Questions to answer:
a) Answer these questions about the media pipeline page:
(i) At what step do the pipeline and content-strategy meet?
(ii) Which repository holds the skill source?
(iii) What are the four stages of the pipeline?
b) Write what comes next on the media pipeline page, starting after its last sentence.

Reading passage:
--------

Bridges to other skills
What decides the media, and what optimizes around it.
The pipeline moves and serves media. These skills decide what media to make and handle performance beyond it.
Beyond media
performance-optimizationPerformance work beyond media, and single-image optimization, belong there. This skill designs the pipeline that work runs on.
How it looks
art-directionDirects what the photography and illustration look like; the pipeline serves whatever that direction produces, without weighing in on the creative.
Imagery direction
brand-identityImagery and illustration direction is part of the identity system. The pipeline carries those assets through to the page.
What to produce
content-strategyPlans what content gets produced and why, while the pipeline moves and serves it. The two meet at the upload step, not before.
Open source under MIT
Read the SKILL.md on GitHub.
The skill source lives in the rampstackco/claude-skills repository alongside dozens of other skills covering the full lifecycle of brand and product work. This page is a structured overview; the SKILL.md is the source. MIT licensed.
Frequently asked questions.
- What are the four stages of the pipeline?
- Source, process, deliver, and manage. Source is where assets enter and where you set accepted formats, naming, metadata, and maximum resolution. Process turns sources into delivery formats through resizing, compression, and format conversion. Deliver gets assets to users through a CDN, format negotiation, and responsive images. Manage keeps the system organized with an asset library, tagging, rights tracking, and cleanup. Each stage's decisions feed the next.

--------

Dataset items:
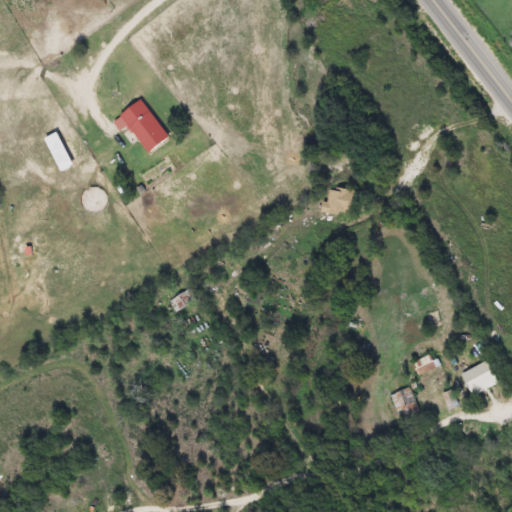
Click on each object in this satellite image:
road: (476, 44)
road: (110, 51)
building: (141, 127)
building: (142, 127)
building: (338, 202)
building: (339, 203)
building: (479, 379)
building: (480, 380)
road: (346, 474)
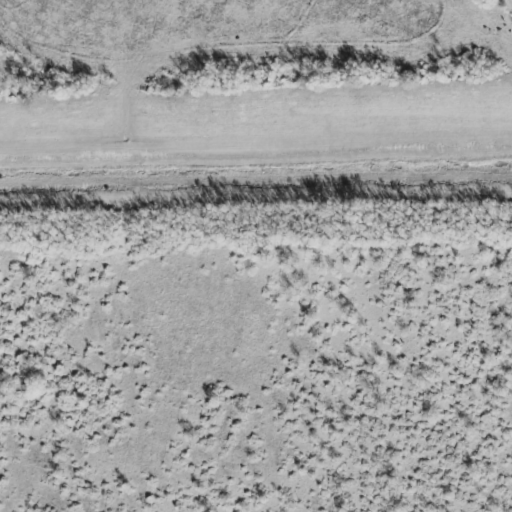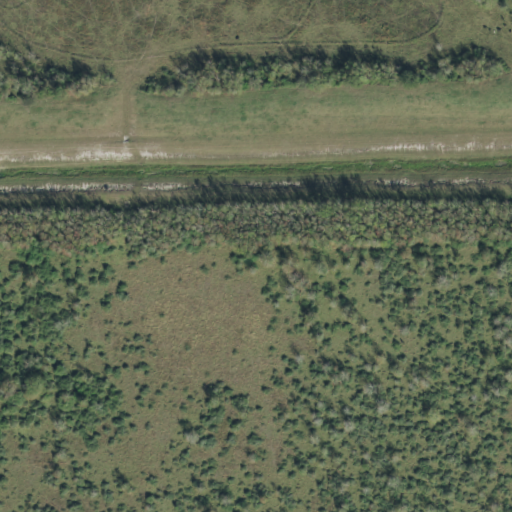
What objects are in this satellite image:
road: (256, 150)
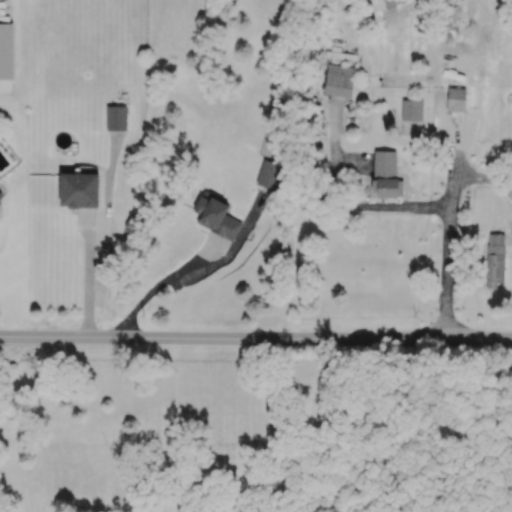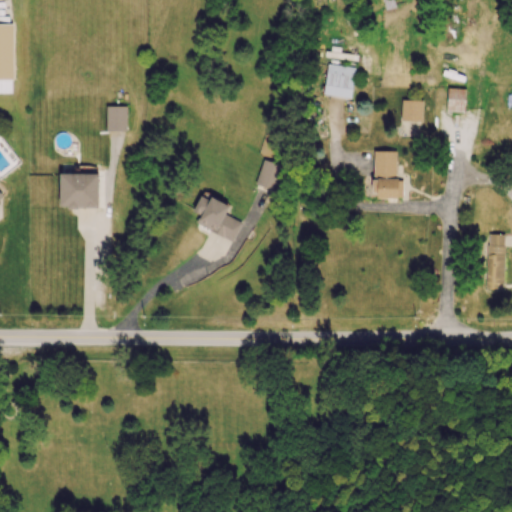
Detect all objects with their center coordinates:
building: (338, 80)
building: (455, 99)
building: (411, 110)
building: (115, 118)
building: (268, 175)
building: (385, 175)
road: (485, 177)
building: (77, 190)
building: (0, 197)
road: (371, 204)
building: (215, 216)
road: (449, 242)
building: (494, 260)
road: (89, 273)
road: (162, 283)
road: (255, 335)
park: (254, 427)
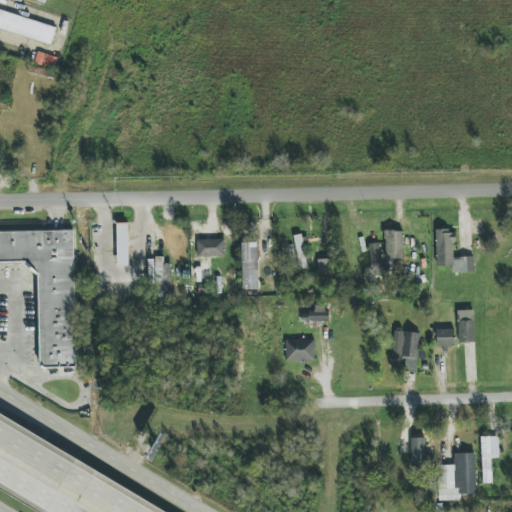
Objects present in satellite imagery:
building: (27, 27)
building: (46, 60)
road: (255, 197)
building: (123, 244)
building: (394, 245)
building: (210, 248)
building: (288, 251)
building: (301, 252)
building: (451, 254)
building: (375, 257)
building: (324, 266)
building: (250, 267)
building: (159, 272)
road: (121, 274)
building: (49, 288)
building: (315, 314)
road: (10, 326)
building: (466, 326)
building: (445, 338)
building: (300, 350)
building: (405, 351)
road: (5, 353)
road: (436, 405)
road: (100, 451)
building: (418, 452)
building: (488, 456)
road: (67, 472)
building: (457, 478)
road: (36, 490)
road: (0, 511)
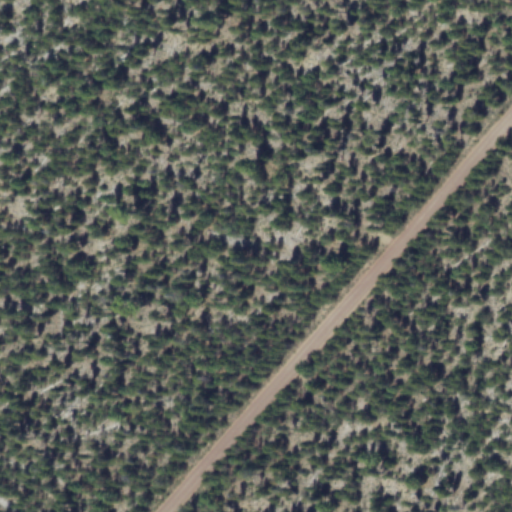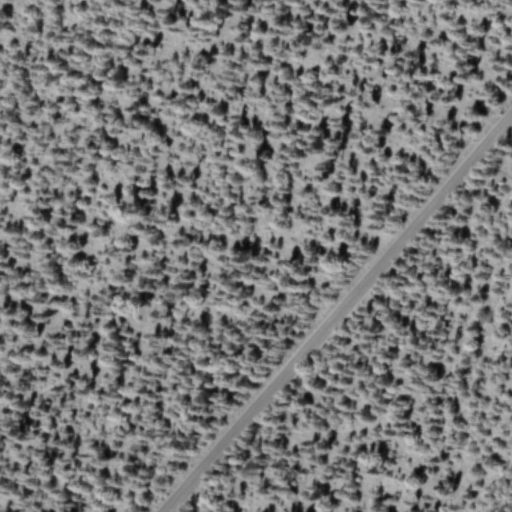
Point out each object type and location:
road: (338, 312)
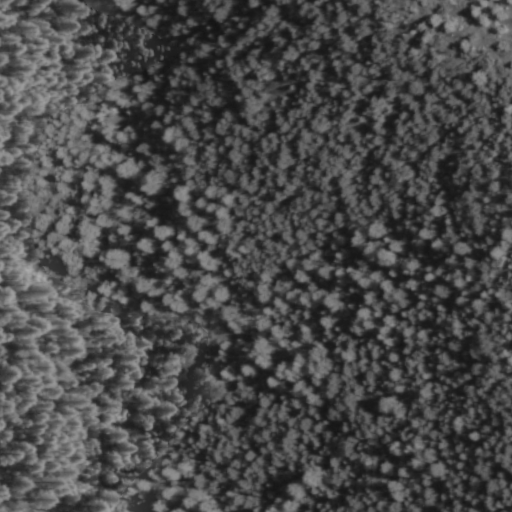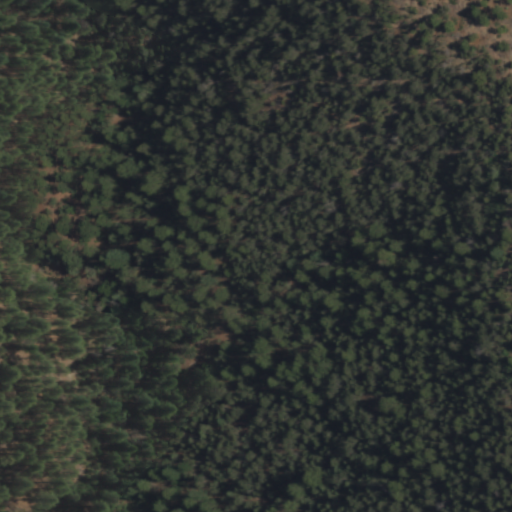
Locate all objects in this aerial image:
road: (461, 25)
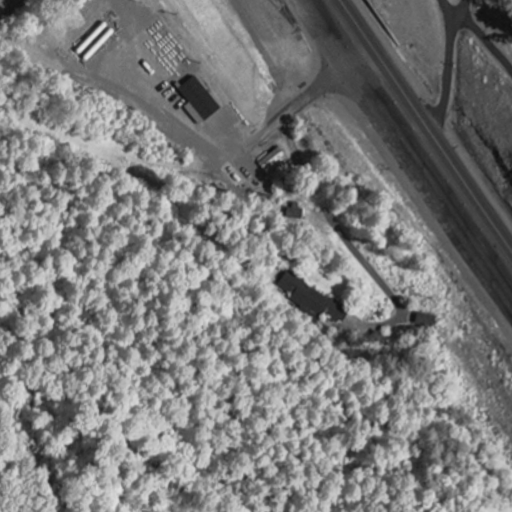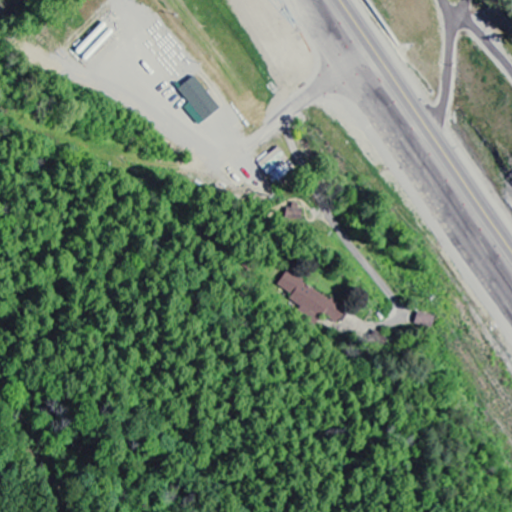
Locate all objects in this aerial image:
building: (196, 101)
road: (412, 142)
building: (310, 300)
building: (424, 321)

--------

Written responses:
a)
(i) At the upload step.
(ii) The rampstackco/claude-skills repository.
(iii) Source, process, deliver, and manage.

b)
- Which image formats should I serve?
- AVIF and WebP for modern browsers, with JPEG or PNG as the fallback, SVG for logos and icons, and MP4 for video. Serve AVIF to browsers that support it for the best compression, WebP otherwise, and JPEG as the universal fallback, using the picture element or content negotiation. PNG is for sharp-edged graphics and transparency; GIF is effectively obsolete, so use a video format for animation.
- What does the modern responsive image markup look like?
- An img with srcset listing several widths and a sizes attribute so the browser picks the right one for the viewport, width and height always set to prevent layout shift, loading='lazy' for below-the-fold images (never the hero, which should load eagerly), and decoding='async' for non-critical images. For format negotiation, wrap sources in a picture element with AVIF first, WebP next, and a JPEG img as the fallback.
- Should source files live with delivered assets?
- No. Keeping sources and delivered assets in the same place is an anti-pattern: it makes masters hard to find, hard to regenerate, and hard to audit, and it risks serving a 50MB RAW file to users. Keep a source bucket separate from the delivered bucket, and keep source resolution at two to three times the largest delivered size so you can derive retina and larger variants later. Strip GPS and personal EXIF on delivery, but keep semantic metadata like alt text and attribution.
- When do I need a real DAM versus a shared folder?
- A simple shared folder works at low scale. A real digital asset management system becomes necessary above a few thousand assets, or whenever multiple teams are involved, because that is the point where tagging, search across metadata, version control, rights and licensing tracking, and a sunset workflow stop being optional. Below that threshold, a shared library with a tag taxonomy is usually enough.
- How is this different from performance-optimization?
- Media-asset-management designs the whole pipeline: how media is sourced, processed, delivered, and managed, plus the asset library that keeps it findable. Performance-optimization covers performance beyond media and single-image optimization, as part of broader Core Web Vitals work. Use this skill for the pipeline and the library; use performance-optimization when the question is page speed across the whole site rather than the media system specifically.